16. B. The best answer to this question is B, because to properly classify data, the data owner must evaluate the availability, integrity, and confidentiality requirements of the data. Once this evaluation is done, it will dictate which employees, contractors, and users can access the data, which is expressed in answer A. This assessment will also help determine the controls that should be put into place.

17. D. The key to this question is the use of the word “ultimately.” Though management can delegate tasks to others, it is ultimately responsible for everything that takes place within a company. Therefore, it must continually ensure that data and resources are being properly protected.

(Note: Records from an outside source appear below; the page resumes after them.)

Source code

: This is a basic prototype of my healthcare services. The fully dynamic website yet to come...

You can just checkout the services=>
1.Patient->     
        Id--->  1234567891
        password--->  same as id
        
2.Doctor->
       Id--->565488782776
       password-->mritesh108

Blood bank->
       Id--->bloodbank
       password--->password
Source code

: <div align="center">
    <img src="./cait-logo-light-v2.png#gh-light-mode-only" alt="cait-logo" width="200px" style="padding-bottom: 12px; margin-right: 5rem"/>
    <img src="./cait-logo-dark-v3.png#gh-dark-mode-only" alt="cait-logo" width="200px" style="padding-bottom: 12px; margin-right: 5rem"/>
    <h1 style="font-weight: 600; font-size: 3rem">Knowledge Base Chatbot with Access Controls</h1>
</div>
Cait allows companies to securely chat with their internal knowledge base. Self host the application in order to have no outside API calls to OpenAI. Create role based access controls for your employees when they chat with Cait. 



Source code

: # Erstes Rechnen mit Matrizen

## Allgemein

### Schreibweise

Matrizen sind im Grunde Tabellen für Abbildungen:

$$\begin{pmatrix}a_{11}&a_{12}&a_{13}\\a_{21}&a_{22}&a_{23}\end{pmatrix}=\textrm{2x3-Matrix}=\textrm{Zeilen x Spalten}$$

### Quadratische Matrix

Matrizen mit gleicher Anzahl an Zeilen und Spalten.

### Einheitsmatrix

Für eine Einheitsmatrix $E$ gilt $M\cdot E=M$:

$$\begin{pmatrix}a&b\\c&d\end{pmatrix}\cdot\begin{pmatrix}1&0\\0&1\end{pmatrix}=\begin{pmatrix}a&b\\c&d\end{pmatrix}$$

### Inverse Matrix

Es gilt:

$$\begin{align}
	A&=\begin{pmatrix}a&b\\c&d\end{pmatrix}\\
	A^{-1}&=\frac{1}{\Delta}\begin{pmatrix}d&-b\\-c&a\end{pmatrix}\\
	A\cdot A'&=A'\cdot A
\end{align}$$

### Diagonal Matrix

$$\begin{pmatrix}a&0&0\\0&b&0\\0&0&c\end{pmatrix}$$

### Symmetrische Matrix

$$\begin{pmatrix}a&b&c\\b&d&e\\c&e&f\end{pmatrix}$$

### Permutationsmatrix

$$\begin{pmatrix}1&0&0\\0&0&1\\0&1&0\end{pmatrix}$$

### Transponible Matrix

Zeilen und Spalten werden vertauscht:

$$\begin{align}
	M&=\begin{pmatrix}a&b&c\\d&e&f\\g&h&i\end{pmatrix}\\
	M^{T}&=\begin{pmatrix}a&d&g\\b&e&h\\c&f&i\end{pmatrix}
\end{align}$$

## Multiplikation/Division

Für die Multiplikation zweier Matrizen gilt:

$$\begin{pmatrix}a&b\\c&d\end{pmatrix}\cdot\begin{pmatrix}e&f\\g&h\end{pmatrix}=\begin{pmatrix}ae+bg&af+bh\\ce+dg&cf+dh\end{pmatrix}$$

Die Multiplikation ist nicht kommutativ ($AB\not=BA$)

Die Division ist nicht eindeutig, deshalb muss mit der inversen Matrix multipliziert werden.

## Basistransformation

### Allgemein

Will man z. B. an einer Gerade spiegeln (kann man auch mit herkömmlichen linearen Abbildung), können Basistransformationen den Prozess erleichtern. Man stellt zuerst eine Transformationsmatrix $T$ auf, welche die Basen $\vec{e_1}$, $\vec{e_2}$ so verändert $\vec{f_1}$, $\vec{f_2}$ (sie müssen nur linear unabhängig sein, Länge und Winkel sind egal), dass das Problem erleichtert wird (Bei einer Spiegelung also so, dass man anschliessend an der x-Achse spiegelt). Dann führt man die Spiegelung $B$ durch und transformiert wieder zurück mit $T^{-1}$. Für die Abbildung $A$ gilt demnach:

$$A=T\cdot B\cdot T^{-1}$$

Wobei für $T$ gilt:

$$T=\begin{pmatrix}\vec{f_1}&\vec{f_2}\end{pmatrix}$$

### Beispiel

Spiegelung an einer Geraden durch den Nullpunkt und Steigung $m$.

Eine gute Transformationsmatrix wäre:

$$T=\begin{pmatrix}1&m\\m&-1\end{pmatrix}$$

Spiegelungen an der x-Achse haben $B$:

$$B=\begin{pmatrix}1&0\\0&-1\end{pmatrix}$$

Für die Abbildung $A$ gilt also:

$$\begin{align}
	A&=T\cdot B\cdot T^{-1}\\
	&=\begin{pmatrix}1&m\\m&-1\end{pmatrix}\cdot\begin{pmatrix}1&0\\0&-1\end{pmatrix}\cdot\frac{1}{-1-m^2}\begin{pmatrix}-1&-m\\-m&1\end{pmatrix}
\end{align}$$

18. D. The data retention policy should follow the laws of any jurisdiction within which the organization’s data resides. It must similarly comply with any regulatory requirements. Finally, the policy must address the organization’s operational requirements.

19. B. The data retention policy should address what data to keep, where to keep it, how to store it, and for how long to keep it. The policy is not concerned with “for whom” the data is kept.

20. C. Data at rest is best protected using whole-disk encryption on the user workstations or mobile computers. None of the other options apply to data at rest.

21. B. Data in motion is best protected by network encryption solutions such as TLS, VPN, or IPSec. None of the other options apply to data in motion.

22. D. Two of the most common approaches to destroying data physically involve shredding the storage media or exposing it to corrosive or caustic chemicals. In certain highly sensitive government organizations, these approaches are used in tandem to make the risk of data remanence negligible.

23. C. Degaussing is typically accomplished by exposing magnetic media (such as hard disk drives or magnetic tapes) to powerful magnetic fields in order to change the orientation of the particles that physically represent 1’s and 0’s.

24. A. Data remanence can be mitigated by overwriting every bit on the storage medium. This is normally accomplished by writing all 0’s, or all 1’s, or a fixed pattern of them, or a random sequence of them. Better results can be obtained by repeating the process with different patterns multiple times.